Автоматизация SSL сертификатов для Selectel Object Storage (S3) — делюсь готовым решением
Привет всем!
Хочу поделиться скриптом, который написал для автоматизации SSL сертификатов на Selectel Object Storage. Может, кому-то пригодится — сам пользуюсь уже несколько месяцев без проблем.
Как всё началось
У меня хранилище форума расположено на S3 у Selectel. Но чтобы все работало - нужно для домена привязанного в S3 выпускать сертификат (домен должен быть привязан к серверу на котором работает форум)
Надоело каждый раз лазить в панель и вручную перезагружать сертификаты. Решил автоматизировать — пусть скрипт раз в месяц сам обновляет всё через Let’s Encrypt.
Что получилось
Скрипт умеет:
Автоматически обновлять сертификаты через acme.sh и Let’s Encrypt
Загружать их в Selectel через API (удаляя существующий там)
Проверять валидность сертификатов и ключей
Слать уведомления в Telegram когда что-то пошло не так (или наоборот, всё хорошо)
Обрабатывать rate limiting от Let’s Encrypt корректно (он проверяет сколько дней осталось и когда выпущен текущий.
Восстанавливаться из бэкапов если основные файлы acme.sh повредились
Ключевые фишки
Умная обработка ошибок
Если Let’s Encrypt выдаёт rate limit (а они дают только 5 сертификатов в неделю на набор доменов), скрипт не падает, а использует существующие валидные сертификаты. Сайт остаётся онлайн.
Автопоиск валидных пар
Иногда acme.sh создаёт новые сертификаты, но файлы обновляются не все. Скрипт сам найдёт подходящие пары сертификат+ключ в директории acme.sh.
Динамические пути
Указываешь только основной домен в конфиге — все пути к файлам генерируются автоматически. Удобно для разных доменов.
Настройка
Всё настраивается через .env файл:
# Данные от Selectel
SELECTEL_USERNAME=your_username
SELECTEL_PASSWORD=your_password
SELECTEL_ACCOUNT_ID=123456
SELECTEL_PROJECT_ID=your-project-id
SELECTEL_CONTAINER_NAME=your-container
# Домены
DOMAIN=yourdomain.com
# WILDCARD_DOMAIN=*.yourdomain.com # опционально
# Telegram уведомления
TELEGRAM_BOT_TOKEN=your_bot_token
TELEGRAM_CHAT_ID=your_chat_id
Wildcard домен можно вообще не указывать — тогда будет только основной домен.
Что нужно для работы
-
Python 3.6+
-
Установленный и настроенный acme.sh
-
Доступ к API Selectel (нужен service account)
-
Telegram бот (опционально, но рекомендую)
Как использую
Поставил в cron на первое число каждого месяца:
0 3 1 * * /path/to/ssl_renewal.py
Скрипт сам проверяет, нужно ли обновление, обновляет сертификаты, загружает в Selectel и шлёт уведомление в Telegram.
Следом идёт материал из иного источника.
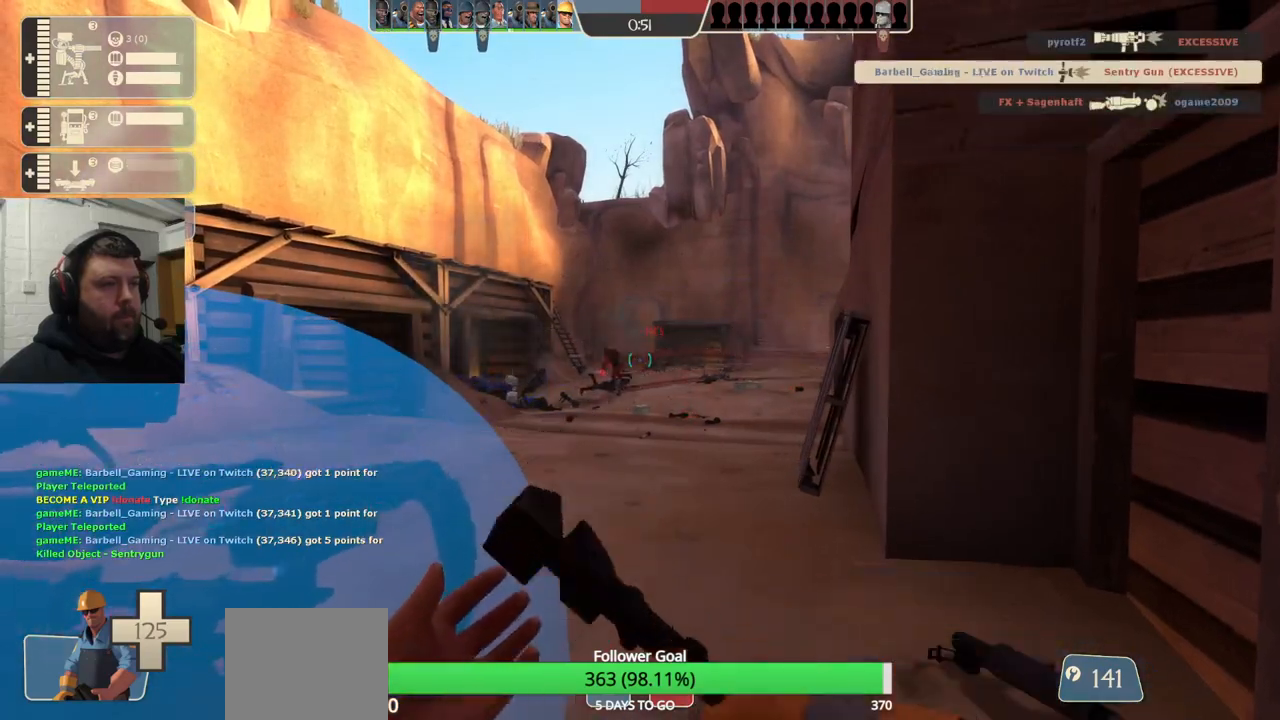
{"buttons": ["R2"], "left_stick": "center", "right_stick": "center", "events": [[100, "left_stick", "left"], [333, "left_stick", "center"]]}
Забыл про эту проблему.
Интересные детали реализации
Проблема с форматами ключей
Selectel принимает только PKCS#8 формат ключей, а acme.sh выдаёт RSA. Скрипт автоматически конвертирует через OpenSSL.
Валидация сертификатов
Перед загрузкой проверяется, что сертификат и ключ действительно подходят друг другу. Если нет — ищем альтернативные файлы.
Обработка API Selectel
У Selectel есть особенности в API — например, нужно ждать активации сертификата после загрузки. Всё это учтено.
Безопасность
-
Все чувствительные данные в
.envфайле -
Приватные ключи автоматически ставятся с правами 600
-
Перед любыми изменениями создаются бэкапы
-
В git не попадают сертификаты и креды (есть .gitignore)
Код и документация
Выложил всё на GitHub с подробной документацией на двух языках:
github.com/dignezzz/s3-ssl-selectel
Есть:
-
Подробный README на русском и английском
-
Примеры конфигурации
-
Troubleshooting для частых проблем
-
Примеры systemd сервисов
Приглашаю к обсуждению
Если кто-то тоже использует Selectel Object Storage, было бы интересно узнать ваш опыт:
-
Как решаете проблему с SSL сертификатами?
-
Сталкивались с глюками встроенного менеджера?
-
Есть идеи по улучшению скрипта?
Код под MIT лицензией — используйте как хотите. Если найдёте баги или у вас есть идеи улучшений, буду рад pull request’ам!
TL;DR: Написал скрипт для автоматизации SSL сертификатов на Selectel Object Storage. Работает через Let’s Encrypt + acme.sh, умеет обрабатывать ошибки, шлёт уведомления в Telegram. Использую 4 месяца без проблем. Код на GitHub под MIT лицензией.